Quelqu'un a affiné MiniCPM5-1B d'OpenBMB sur des traces de Claude Fable 5 pour un modèle de raisonnement local de 657 Mo
Un développeur communautaire connu sous le pseudonyme GnLOLot a publié un modèle de langage d'un milliard de paramètres capable de fonctionner entièrement en local, sans clé API ni appel vers le cloud. Baptisé MiniCPM5-1B-Claude-Opus-Fable5-Thinking, il est distribué au format GGUF pour les moteurs compatibles llama.cpp. Il s'appuie sur MiniCPM5-1B, un modèle de base publié par le laboratoire chinois OpenBMB, doté de 1,08 milliard de paramètres, d'une architecture LlamaForCausalLM classique à 24 couches avec attention par groupes de requêtes, et d'une fenêtre de contexte de 131 072 tokens. OpenBMB revendique déjà le meilleur score open source de sa catégorie sur ce modèle de base, qui intègre nativement un mode de raisonnement activable via le paramètre enablethinking, offrant un choix entre mode "Think" et mode "No Think". GnLOLot a ensuite affiné ce socle sur des données issues de Fable 5, le modèle Claude d'Anthropic, dans le but d'améliorer les capacités de codage et de suivi d'instructions. Le paquet GGUF propose quatre niveaux de quantification : Q4KM autour de 657 Mo, Q5KM autour de 751 Mo, Q80 autour de 1,1 Go recommandé par défaut, et F16 autour de 2,1 Go. Le modèle s'installe directement via Ollama, llama.cpp, LM Studio, Jan ou KoboldCpp, avec une commande d'une ligne pour Ollama et des réglages d'échantillonnage suggérés de température 0,9 et top_p 0,95 en mode réflexion.

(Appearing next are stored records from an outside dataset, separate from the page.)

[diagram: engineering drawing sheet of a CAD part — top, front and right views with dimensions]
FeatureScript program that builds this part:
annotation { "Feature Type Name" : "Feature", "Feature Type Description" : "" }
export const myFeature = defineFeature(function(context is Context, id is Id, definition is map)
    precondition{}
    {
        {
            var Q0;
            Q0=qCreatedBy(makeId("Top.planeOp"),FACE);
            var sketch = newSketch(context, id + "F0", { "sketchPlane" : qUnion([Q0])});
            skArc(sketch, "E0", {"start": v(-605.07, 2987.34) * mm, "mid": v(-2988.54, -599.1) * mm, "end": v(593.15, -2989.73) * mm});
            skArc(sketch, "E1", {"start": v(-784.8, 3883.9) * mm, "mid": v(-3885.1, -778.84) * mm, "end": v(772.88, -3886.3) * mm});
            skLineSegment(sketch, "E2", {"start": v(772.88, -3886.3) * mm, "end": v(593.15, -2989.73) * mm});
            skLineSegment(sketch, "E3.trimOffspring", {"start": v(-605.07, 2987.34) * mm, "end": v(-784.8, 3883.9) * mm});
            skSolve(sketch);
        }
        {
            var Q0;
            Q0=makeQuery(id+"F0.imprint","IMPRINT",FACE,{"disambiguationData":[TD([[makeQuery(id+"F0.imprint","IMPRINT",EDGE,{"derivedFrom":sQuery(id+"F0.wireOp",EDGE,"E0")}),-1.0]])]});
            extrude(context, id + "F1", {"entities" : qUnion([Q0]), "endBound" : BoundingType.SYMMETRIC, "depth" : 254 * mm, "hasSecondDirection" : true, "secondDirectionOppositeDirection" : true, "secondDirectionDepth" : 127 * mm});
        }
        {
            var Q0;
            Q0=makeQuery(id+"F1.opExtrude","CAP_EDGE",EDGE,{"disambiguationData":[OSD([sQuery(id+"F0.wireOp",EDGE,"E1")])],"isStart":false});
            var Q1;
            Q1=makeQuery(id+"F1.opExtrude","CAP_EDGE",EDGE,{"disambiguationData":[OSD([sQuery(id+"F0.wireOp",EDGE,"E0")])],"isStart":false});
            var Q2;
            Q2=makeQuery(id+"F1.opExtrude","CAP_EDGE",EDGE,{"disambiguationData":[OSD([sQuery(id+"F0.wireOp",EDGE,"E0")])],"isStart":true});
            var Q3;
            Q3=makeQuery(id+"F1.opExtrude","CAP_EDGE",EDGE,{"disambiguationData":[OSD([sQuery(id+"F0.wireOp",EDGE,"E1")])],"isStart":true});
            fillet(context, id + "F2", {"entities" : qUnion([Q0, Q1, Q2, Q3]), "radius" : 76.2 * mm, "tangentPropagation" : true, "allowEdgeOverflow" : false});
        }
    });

L'enjeu de cette publication tient moins à ses performances qu'à ce qu'elle révèle sur les limites du fine-tuning léger appliqué à des traces générées par un grand modèle propriétaire. La méthode employée n'est pas une distillation classique au sens technique du terme, puisque personne n'a accès aux poids ni aux logits internes de Claude. Il s'agit en réalité d'un ajustement supervisé effectué sur des conversations et des raisonnements produits en sortie par le modèle Anthropic, puis utilisés comme données d'entraînement pour le petit modèle. Cette distinction compte : un modèle d'un milliard de paramètres ne peut pas absorber la capacité de raisonnement d'un modèle frontière, il ne peut qu'imiter son style de réponse et son format d'expression. Pour les utilisateurs et développeurs qui cherchent des outils légers et embarquables, cela signifie que le modèle peut sembler produire des réponses au ton proche de Claude, sans pour autant en égaler la fiabilité ou la profondeur de raisonnement.
Cette initiative s'inscrit dans une tendance plus large de la communauté open source consistant à capturer le style de sortie des grands modèles fermés pour l'injecter dans des architectures compactes et gratuites. OpenBMB, de son côté, utilise une véritable distillation par politique entre ses propres modèles enseignant et élève, une approche méthodologiquement différente et documentée. Aucun benchmark ni jeu de données d'entraînement n'a été publié pour ce dérivé, ce qui rend les affirmations de performance actuellement invérifiables. La question reste également ouverte sur le plan juridique : la licence Apache 2.0 couvre les poids du modèle de base, mais l'entraînement sur des sorties générées par Claude soulève une interrogation sur les conditions d'utilisation qu'Anthropic impose à ses propres résultats, un point que la fiche du modèle laisse sans réponse.